* _Goal_
Please copy out, unchanged, the lines of the items below from the line that contains "scientific name: Bombus hypnorum" up to and including the line that contains "genus: Anas", and nothing else.

* _Data_
-- START --

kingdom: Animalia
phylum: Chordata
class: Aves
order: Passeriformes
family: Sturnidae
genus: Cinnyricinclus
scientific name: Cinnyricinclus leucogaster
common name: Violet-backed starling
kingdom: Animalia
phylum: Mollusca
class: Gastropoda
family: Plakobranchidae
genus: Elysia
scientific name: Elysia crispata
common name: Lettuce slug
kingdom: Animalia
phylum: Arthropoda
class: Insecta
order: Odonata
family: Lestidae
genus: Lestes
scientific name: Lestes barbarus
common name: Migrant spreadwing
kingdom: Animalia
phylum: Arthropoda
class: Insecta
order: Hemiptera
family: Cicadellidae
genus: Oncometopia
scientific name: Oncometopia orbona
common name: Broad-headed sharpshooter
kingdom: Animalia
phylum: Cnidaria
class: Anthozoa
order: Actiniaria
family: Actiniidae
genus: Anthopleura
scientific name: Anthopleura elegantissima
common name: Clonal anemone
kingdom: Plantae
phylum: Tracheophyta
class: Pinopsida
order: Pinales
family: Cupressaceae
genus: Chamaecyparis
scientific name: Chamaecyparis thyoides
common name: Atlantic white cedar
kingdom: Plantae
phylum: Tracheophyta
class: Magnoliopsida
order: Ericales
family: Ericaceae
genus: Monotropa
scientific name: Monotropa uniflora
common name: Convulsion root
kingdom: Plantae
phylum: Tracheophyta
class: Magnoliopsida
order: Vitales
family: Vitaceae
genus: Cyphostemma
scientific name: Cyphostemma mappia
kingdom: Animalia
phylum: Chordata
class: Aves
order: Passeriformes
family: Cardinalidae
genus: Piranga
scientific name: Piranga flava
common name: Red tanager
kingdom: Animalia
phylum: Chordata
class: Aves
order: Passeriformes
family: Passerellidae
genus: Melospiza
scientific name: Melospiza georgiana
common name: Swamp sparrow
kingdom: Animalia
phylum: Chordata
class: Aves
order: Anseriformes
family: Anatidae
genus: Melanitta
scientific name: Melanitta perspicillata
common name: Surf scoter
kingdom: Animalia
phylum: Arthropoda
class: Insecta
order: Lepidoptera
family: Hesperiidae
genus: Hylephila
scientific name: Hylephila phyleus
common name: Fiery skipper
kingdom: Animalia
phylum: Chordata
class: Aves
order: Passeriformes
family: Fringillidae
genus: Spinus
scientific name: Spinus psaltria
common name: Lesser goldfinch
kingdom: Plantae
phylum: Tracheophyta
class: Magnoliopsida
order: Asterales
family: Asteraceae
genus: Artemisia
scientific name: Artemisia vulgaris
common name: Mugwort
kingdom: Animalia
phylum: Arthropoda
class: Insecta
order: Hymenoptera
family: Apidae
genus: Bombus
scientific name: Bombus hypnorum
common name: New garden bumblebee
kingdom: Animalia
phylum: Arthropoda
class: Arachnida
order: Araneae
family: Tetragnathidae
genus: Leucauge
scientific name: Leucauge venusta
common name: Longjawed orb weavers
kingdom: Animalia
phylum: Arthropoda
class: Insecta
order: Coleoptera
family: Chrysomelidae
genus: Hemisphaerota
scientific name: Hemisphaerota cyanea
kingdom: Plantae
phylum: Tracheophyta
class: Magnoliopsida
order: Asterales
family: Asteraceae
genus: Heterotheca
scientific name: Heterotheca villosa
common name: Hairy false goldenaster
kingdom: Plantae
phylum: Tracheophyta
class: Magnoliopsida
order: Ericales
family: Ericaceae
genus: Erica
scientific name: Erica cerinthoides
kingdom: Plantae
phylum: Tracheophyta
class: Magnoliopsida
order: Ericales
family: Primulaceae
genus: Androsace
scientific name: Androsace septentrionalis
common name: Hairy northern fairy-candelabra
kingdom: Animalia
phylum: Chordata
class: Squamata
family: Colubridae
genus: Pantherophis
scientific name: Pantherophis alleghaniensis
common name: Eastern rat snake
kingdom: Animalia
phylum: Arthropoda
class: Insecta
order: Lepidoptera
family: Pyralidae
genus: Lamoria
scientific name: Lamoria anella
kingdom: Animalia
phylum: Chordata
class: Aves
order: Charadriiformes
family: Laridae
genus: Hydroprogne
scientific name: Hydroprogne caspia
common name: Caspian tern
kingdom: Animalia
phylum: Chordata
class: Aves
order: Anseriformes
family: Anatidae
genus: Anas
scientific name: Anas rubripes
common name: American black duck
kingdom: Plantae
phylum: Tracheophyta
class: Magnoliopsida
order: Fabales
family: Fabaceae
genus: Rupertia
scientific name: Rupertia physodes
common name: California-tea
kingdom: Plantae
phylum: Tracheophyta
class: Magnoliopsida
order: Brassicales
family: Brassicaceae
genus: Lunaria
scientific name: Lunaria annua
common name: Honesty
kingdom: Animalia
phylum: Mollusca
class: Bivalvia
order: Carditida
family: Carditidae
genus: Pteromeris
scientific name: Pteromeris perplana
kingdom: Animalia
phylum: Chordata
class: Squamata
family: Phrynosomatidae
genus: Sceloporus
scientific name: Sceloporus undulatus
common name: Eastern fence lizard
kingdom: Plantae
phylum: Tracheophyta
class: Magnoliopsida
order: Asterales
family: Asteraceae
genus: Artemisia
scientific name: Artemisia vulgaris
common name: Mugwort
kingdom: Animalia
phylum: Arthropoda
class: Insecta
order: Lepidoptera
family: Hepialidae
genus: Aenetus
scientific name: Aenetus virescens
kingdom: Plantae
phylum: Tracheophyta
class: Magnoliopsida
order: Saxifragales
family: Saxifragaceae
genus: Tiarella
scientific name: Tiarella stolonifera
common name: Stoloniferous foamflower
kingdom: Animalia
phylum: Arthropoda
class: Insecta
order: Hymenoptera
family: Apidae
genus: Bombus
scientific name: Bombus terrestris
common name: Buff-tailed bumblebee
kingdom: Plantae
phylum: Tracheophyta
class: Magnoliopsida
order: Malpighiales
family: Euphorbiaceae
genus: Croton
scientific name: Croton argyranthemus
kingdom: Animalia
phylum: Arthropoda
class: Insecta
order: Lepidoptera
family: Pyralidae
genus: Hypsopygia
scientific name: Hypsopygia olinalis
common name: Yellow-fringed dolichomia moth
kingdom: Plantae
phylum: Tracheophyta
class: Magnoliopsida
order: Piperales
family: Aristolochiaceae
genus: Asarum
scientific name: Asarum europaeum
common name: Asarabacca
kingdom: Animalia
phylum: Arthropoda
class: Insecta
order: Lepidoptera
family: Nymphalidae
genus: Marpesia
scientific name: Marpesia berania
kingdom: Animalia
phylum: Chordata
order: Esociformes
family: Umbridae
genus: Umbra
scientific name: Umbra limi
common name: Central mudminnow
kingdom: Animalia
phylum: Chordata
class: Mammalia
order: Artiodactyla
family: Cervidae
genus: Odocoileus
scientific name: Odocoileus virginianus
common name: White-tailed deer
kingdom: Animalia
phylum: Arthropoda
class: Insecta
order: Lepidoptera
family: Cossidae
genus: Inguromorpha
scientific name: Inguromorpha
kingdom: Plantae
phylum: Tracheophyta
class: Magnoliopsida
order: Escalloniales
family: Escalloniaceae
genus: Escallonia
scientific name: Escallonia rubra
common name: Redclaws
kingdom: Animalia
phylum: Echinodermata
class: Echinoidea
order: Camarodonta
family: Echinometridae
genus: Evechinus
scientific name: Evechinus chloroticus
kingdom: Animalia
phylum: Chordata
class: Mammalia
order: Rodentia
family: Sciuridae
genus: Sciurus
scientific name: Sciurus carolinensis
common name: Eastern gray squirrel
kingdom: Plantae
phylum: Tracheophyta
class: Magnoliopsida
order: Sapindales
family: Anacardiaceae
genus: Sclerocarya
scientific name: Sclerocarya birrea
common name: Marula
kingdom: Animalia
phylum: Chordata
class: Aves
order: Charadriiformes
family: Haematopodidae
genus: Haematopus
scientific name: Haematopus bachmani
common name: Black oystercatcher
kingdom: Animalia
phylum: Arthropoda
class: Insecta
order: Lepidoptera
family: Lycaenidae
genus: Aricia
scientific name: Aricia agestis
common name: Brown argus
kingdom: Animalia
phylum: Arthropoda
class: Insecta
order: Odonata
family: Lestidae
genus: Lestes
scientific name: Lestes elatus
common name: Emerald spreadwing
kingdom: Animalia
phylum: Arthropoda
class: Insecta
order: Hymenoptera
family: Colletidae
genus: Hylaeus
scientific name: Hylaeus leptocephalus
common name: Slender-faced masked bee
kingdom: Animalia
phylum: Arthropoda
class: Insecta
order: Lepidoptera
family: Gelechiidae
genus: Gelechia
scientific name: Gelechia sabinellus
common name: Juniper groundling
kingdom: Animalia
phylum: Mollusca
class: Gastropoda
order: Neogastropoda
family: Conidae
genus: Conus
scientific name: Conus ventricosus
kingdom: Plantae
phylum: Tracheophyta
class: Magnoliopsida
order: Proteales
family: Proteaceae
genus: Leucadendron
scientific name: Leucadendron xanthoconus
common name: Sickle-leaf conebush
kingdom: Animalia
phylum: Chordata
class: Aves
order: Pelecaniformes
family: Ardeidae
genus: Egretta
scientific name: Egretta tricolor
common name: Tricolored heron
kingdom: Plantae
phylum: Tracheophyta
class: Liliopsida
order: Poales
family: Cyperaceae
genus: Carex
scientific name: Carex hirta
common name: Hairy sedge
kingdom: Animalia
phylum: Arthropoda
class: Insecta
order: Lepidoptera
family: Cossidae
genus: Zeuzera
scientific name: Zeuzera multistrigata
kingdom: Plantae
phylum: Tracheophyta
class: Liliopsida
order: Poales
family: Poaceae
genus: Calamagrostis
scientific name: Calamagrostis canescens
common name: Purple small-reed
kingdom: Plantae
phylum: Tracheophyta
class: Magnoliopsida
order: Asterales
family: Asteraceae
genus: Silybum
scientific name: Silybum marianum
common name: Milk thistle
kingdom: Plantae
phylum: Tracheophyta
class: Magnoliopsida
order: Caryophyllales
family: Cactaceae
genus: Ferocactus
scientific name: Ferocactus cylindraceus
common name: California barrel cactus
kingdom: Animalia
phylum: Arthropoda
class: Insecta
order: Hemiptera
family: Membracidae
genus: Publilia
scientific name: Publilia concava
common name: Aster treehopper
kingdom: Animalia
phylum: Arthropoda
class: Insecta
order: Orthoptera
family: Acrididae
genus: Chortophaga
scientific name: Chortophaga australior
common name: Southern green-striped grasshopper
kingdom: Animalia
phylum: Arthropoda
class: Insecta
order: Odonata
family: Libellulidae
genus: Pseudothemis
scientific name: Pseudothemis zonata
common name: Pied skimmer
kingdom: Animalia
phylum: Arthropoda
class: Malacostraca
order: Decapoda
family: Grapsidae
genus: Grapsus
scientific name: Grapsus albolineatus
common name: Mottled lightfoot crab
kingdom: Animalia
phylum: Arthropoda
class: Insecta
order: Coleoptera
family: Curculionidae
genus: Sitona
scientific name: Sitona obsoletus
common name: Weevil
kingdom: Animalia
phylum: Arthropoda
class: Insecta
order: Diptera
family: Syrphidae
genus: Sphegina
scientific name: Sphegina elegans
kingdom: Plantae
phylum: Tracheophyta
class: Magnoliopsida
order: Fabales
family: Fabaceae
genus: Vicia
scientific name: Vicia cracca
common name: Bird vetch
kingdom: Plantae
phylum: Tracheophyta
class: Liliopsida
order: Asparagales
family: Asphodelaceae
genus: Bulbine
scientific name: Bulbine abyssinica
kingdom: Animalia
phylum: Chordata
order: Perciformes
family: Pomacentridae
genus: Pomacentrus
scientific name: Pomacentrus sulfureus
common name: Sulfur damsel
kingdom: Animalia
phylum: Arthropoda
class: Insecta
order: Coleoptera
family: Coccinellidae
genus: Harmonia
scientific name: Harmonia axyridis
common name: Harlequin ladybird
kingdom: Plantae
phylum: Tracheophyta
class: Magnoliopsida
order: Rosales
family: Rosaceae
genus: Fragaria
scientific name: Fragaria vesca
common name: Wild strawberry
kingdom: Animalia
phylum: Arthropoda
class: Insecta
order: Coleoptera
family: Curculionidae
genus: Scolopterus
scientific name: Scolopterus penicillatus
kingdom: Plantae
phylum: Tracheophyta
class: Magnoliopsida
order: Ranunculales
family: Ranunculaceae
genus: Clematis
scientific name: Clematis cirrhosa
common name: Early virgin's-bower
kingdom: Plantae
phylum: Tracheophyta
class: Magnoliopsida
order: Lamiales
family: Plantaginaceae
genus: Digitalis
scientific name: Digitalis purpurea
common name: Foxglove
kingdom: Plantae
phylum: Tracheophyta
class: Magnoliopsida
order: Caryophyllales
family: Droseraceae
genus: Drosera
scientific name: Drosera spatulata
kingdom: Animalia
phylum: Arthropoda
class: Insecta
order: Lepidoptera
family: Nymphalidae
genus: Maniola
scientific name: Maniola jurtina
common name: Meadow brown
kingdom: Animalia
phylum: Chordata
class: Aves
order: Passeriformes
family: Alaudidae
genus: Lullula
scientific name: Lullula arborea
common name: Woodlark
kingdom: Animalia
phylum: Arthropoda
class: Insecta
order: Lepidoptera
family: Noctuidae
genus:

-- END --

* _Output for this task_
scientific name: Bombus hypnorum
common name: New garden bumblebee
kingdom: Animalia
phylum: Arthropoda
class: Arachnida
order: Araneae
family: Tetragnathidae
genus: Leucauge
scientific name: Leucauge venusta
common name: Longjawed orb weavers
kingdom: Animalia
phylum: Arthropoda
class: Insecta
order: Coleoptera
family: Chrysomelidae
genus: Hemisphaerota
scientific name: Hemisphaerota cyanea
kingdom: Plantae
phylum: Tracheophyta
class: Magnoliopsida
order: Asterales
family: Asteraceae
genus: Heterotheca
scientific name: Heterotheca villosa
common name: Hairy false goldenaster
kingdom: Plantae
phylum: Tracheophyta
class: Magnoliopsida
order: Ericales
family: Ericaceae
genus: Erica
scientific name: Erica cerinthoides
kingdom: Plantae
phylum: Tracheophyta
class: Magnoliopsida
order: Ericales
family: Primulaceae
genus: Androsace
scientific name: Androsace septentrionalis
common name: Hairy northern fairy-candelabra
kingdom: Animalia
phylum: Chordata
class: Squamata
family: Colubridae
genus: Pantherophis
scientific name: Pantherophis alleghaniensis
common name: Eastern rat snake
kingdom: Animalia
phylum: Arthropoda
class: Insecta
order: Lepidoptera
family: Pyralidae
genus: Lamoria
scientific name: Lamoria anella
kingdom: Animalia
phylum: Chordata
class: Aves
order: Charadriiformes
family: Laridae
genus: Hydroprogne
scientific name: Hydroprogne caspia
common name: Caspian tern
kingdom: Animalia
phylum: Chordata
class: Aves
order: Anseriformes
family: Anatidae
genus: Anas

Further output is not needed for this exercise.